I agree with that. However, one thing I have learned is that no matter how powerful the hardware gets or how much storage you have programmers will find a way to piss it away. Basically they write very bloated code.
Blame MS & CompSci Universities who aren't pushing C/C++ as the basic Programming language everybody should be using to learn on.
They're wanting more abstracted / slower programming languages like Java & Python that abstracts memory management away from the programmer.
On top of that, you have many layers of API that are stacked on top of each other along with programming for the Web as the default way to learn programming these days.
Go look at MS Teams, it's BLOATED as hell & Super Slow for a basic IM client.
Back in the 90's, we have super fast IM clients written in C/C++ that took little to no memory & storage.
Now everybody is peddling easy/cheap coders who use very abstracted languages and programming API's that are stacked on many layers.
It's getting too slow because they're trying to peddle out Mc-Degrees at cheapo Uni's & Coding Training camps.

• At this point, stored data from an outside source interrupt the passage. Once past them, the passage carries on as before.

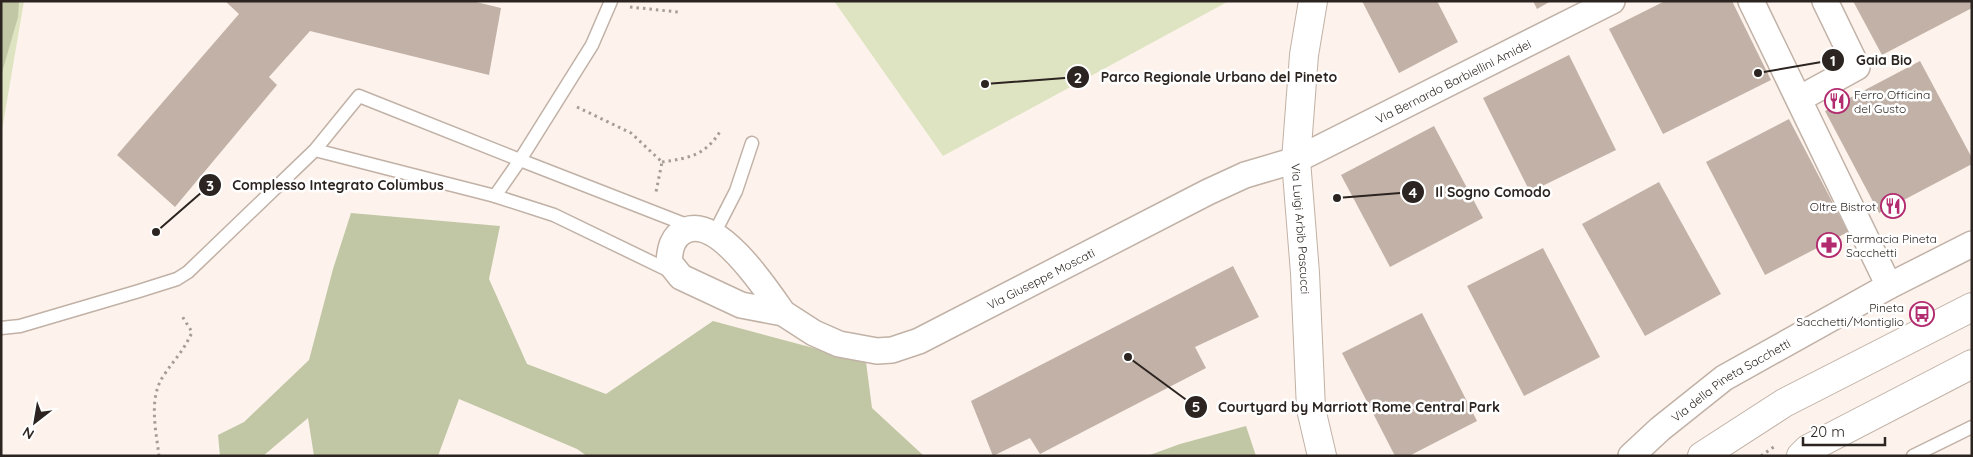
<svg xmlns="http://www.w3.org/2000/svg" width="1973" height="457" font-family="Quicksand,sans-serif">
<rect width="100%" height="100%" fill="#fdf3ec"/>
<g fill="#dee4c1">
<polygon points="1,1 24,1 1,136"/>
<polygon points="834,1 1229,1 943,156"/>
</g>
<g fill="#c1c7a5">
<polygon points="1,1 19,1 18,17 1,76"/>
<polygon points="351,213 500,226 489,279 527,364 606,394 713,321 866,362 872,408 924,456 587,456 577,449 459,399 438,456 314,456 308,418 263,456 220,456 218,435 244,422 309,360 333,269"/>
<polygon points="1246,426 1256,456 1147,456 1180,444"/>
</g>
<g fill="#c2b1a7">
<polygon points="225,1 472,1 501,8 489,75 310,31 269,77 277,85 175,207 117,155 239,14"/>
<polygon points="1362,1 1437,1 1458,42 1399,73"/>
<polygon points="1533,1 1551,1 1537,9"/>
<polygon points="1665,1 1732,1 1771,80 1663,134 1609,29"/>
<polygon points="1853,1 1972,1 1972,8 1882,55"/>
<polygon points="1569,55 1616,150 1530,192 1483,98"/>
<polygon points="1920,61 1972,158 1972,164 1879,213 1825,111"/>
<polygon points="1789,119 1848,232 1765,275 1706,162"/>
<polygon points="1434,126 1483,218 1390,267 1341,175"/>
<polygon points="1659,182 1721,294 1645,336 1582,224"/>
<polygon points="1543,248 1600,357 1524,396 1467,286"/>
<polygon points="1233,266 1259,317 1195,347 1206,368 1040,454 1030,438 993,456 971,401"/>
<polygon points="1422,313 1477,421 1409,456 1395,456 1342,353"/>
</g>
<g fill="none" stroke-linecap="round" stroke-linejoin="round">
<defs>
<g id="lane">
<polyline points="611,1 592,45 520,160 692,227"/>
<polyline points="495,196 554,215 674,273"/>
<polyline points="714,234 736,191 752,143"/>
<polyline points="1,328 20,326 139,291 177,279 188,272 315,150 359,96 520,160 495,196 315,150"/>
<polyline points="1913,456 1972,427"/>
</g>
<g id="street">
<polyline points="1751,1 1889,286"/>
<polyline points="1799,99 1857,67 1825,1"/>
<path id="s1" d="M783 313C767 290 719 217 686 230 672 236 670 249 669 262L681 277 741 305 783 313 814 333 839 344 877 351 892 350 919 341 1208 192 1245 175 1296 160 1612 1"/>
<path id="s2" d="M1631 456 1660 429 1724 378 1889 286 1972 244"/>
</g>
<g id="secondary">
<path id="s3" d="M1313 1 1304 55 1296 160 1305 273 1311 409 1322 456"/>
</g>
<g id="primary">
<polyline points="1702,456 1784,403 1972,307"/>
<polyline points="1801,456 1808,449 1972,364"/>
</g>
</defs>
<use href="#lane" stroke="#c1b1a6" stroke-width="15"/>
<use href="#street" stroke="#c1b1a6" stroke-width="28"/>
<use href="#secondary" stroke="#c1b1a6" stroke-width="30"/>
<use href="#primary" stroke="#c1b1a6" stroke-width="30"/>
<g stroke="#a59d97" stroke-width="3" stroke-dasharray="2.5 4" stroke-linecap="butt">
<polyline points="630,7 678,12"/>
<polyline points="577,107 631,133 662,162 656,192"/>
<path d="M662 162C690 158 706 155 721 130"/>
<path d="M159 456C156 430 148 398 164 375 174 360 185 349 192 332L182 316"/>
<polyline points="1761,456 1775,446"/>
</g>
<use href="#lane" stroke="#fff" stroke-width="12"/>
<use href="#street" stroke="#fff" stroke-width="25"/>
<use href="#secondary" stroke="#fff" stroke-width="28"/>
<use href="#primary" stroke="#fff" stroke-width="28"/>
</g>
<defs>
<symbol id="restaurant-ring" viewBox="-11 -11 22 22"><circle r="9.5" fill="#fff" stroke="#b22b6f" stroke-width="1.5"/><path d="M-5-6h1v4h1v-4h1v4h1v-4h1v5L-1.5 .5V6h-2V.5L-5-1ZM5-6V6H3V1.5H1.5Q1.5-4 5-6Z" fill="#b22b6f"/></symbol>
<symbol id="pharmacy-ring" viewBox="-11 -11 22 22"><circle r="9.5" fill="#fff" stroke="#b22b6f" stroke-width="1.5"/><path d="M-2-6h4v4h4v4h-4v4h-4v-4h-4v-4h4Z" fill="#b22b6f"/></symbol>
<symbol id="bus-ring" viewBox="-11 -11 22 22"><circle r="9.5" fill="#fff" stroke="#b22b6f" stroke-width="1.5"/><path d="M-5-6H5V4H4V6H2V4H-2V6H-4V4H-5ZM-3.5-4V0h7V-4ZM-3.5 1.2v1.5H-2V1.2ZM2 1.2v1.5H3.5V1.2Z" fill="#b22b6f"/></symbol>
</defs>
<g fill-rule="evenodd">
<use href="#restaurant-ring" x="1823" y="87" width="28" height="28"/>
<use href="#restaurant-ring" x="1879" y="192" width="28" height="28"/>
<use href="#pharmacy-ring" x="1815" y="231" width="28" height="28"/>
<use href="#bus-ring" x="1908" y="300" width="28" height="28"/>
</g>
<g text-anchor="middle" dominant-baseline="central" stroke-width="5" stroke-linejoin="round" paint-order="stroke">
<g font-size="12" fill="#2b2420" stroke="#fff">
<text stroke="none"><textPath href="#s1" startOffset="1042">Via Bernardo Barbiellini Amidei</textPath></text>
<text stroke="none"><textPath href="#s3" startOffset="229">Via Luigi Arbib Pascucci</textPath></text>
<text stroke="none"><textPath href="#s1" startOffset="584">Via Giuseppe Moscati</textPath></text>
<text stroke="none"><textPath href="#s2" startOffset="126">Via della Pineta Sacchetti</textPath></text>
</g>
<g font-size="12" fill="#2b2420" stroke="#fff" text-anchor="start">
<text x="1854" y="94">Ferro Officina<tspan x="1854" dy="14">del Gusto</tspan></text>
<text x="1876" y="206" text-anchor="end">Oltre Bistrot</text>
<text x="1846" y="238">Farmacia Pineta<tspan x="1846" dy="14">Sacchetti</tspan></text>
<text x="1904" y="307" text-anchor="end">Pineta<tspan x="1904" dy="14">Sacchetti/Montiglio</tspan></text>
</g>
</g>
<path fill="none" stroke="#2b2420" stroke-width="2" d="M1758 73L1833 60M985 84L1078 77M156 232L210 185M1337 198L1413 192M1128 357L1196 407"/>
<g fill="#2b2420" stroke="#fff" stroke-width="2">
<circle cx="1758" cy="73" r="5"/>
<circle cx="985" cy="84" r="5"/>
<circle cx="156" cy="232" r="5"/>
<circle cx="1337" cy="198" r="5"/>
<circle cx="1128" cy="357" r="5"/>
<circle cx="1833" cy="60" r="12"/>
<circle cx="1078" cy="77" r="12"/>
<circle cx="210" cy="185" r="12"/>
<circle cx="1413" cy="192" r="12"/>
<circle cx="1196" cy="407" r="12"/>
</g>
<g font-size="15" text-anchor="middle" font-weight="bold" fill="#fff">
<text x="1833" y="66">1</text>
<text x="1078" y="83">2</text>
<text x="210" y="191">3</text>
<text x="1413" y="198">4</text>
<text x="1196" y="412">5</text>
</g>
<g font-size="14" text-anchor="middle" font-weight="bold" fill="#2b2420" stroke="#fff" stroke-width="5" stroke-linejoin="round" paint-order="stroke">
<text x="1884" y="65">Gaia Bio</text>
<text x="1219" y="82">Parco Regionale Urbano del Pineto</text>
<text x="338" y="190">Complesso Integrato Columbus</text>
<text x="1493" y="197">Il Sogno Comodo</text>
<text x="1359" y="412">Courtyard by Marriott Rome Central Park</text>
</g>
<rect width="1973" height="457" fill="none" stroke="#2b2420" stroke-width="5"/>
<g transform="translate(35 422) rotate(211)" stroke="#ffffff" stroke-width="4" paint-order="stroke">
<path d="M0-4L9 19L0 12L-9 19Z" fill="#2b2420"/>
<text y="-8" font-size="14" font-weight="bold" text-anchor="middle" fill="#2b2420">N</text>
</g>
<path d="M1803 437v8h82v-8" fill="none" stroke="#2b2420" stroke-width="2.5"/>
<text x="1810" y="437" font-size="15" fill="#2b2420" stroke="#ffffff" stroke-width="4" paint-order="stroke">20 m</text>
</svg>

If this were 2010 and SSD itself was still very expensive then I would agree. However, with the price of SSD it doesn't make sense to do that to HDDs. HDDs are now used for bulk storage and backups. Back in 2015 HGST, now they are WD, made a media cache that used spare area on the disk platter to increase write performance. Basically it worked in such a way that they were able to wait until they had a QD of 256 and then write all the data at once. This ended up giving them excellent performance, at least for HDDs, in actual use. They were able to get 250MB read/write speeds most of the time and increased IOPS. It ended up that their 7200RPM drive had performance of a 10k drive and their 10k was that of a 15k. In the end they were limited in performance by the actuator and still today that is the biggest limiting factor for HDDs. This is why you are seeing drives coming out with dual actuators and that doubles their performance. Adding Optane to this will perhaps make your burst speed better but you will have diminishing returns.
But Burst Speeds & Reads/Writes are what everybody worries about in the SSD world.
Once you get past that large SLC cache, performance for SSD's tank dramatically.
Having Optane attached to the HDD controller board would act like a large SLC cache would for NAND Flash based SSD's.
Realistically, given most consumers these days, how often are you sending in Multi-GigaByte files?
Are you sending in more than 32 GiB in one large burst?
Realistically, having 256 GiB of Optane on 20 TB of HDD is more than enough for most work loads where the end user could possibly flood a HDD Controller by accident because they weren't paying attention.
That large optane buffer would buy alot of time for the Actuators & Servo's to do their job.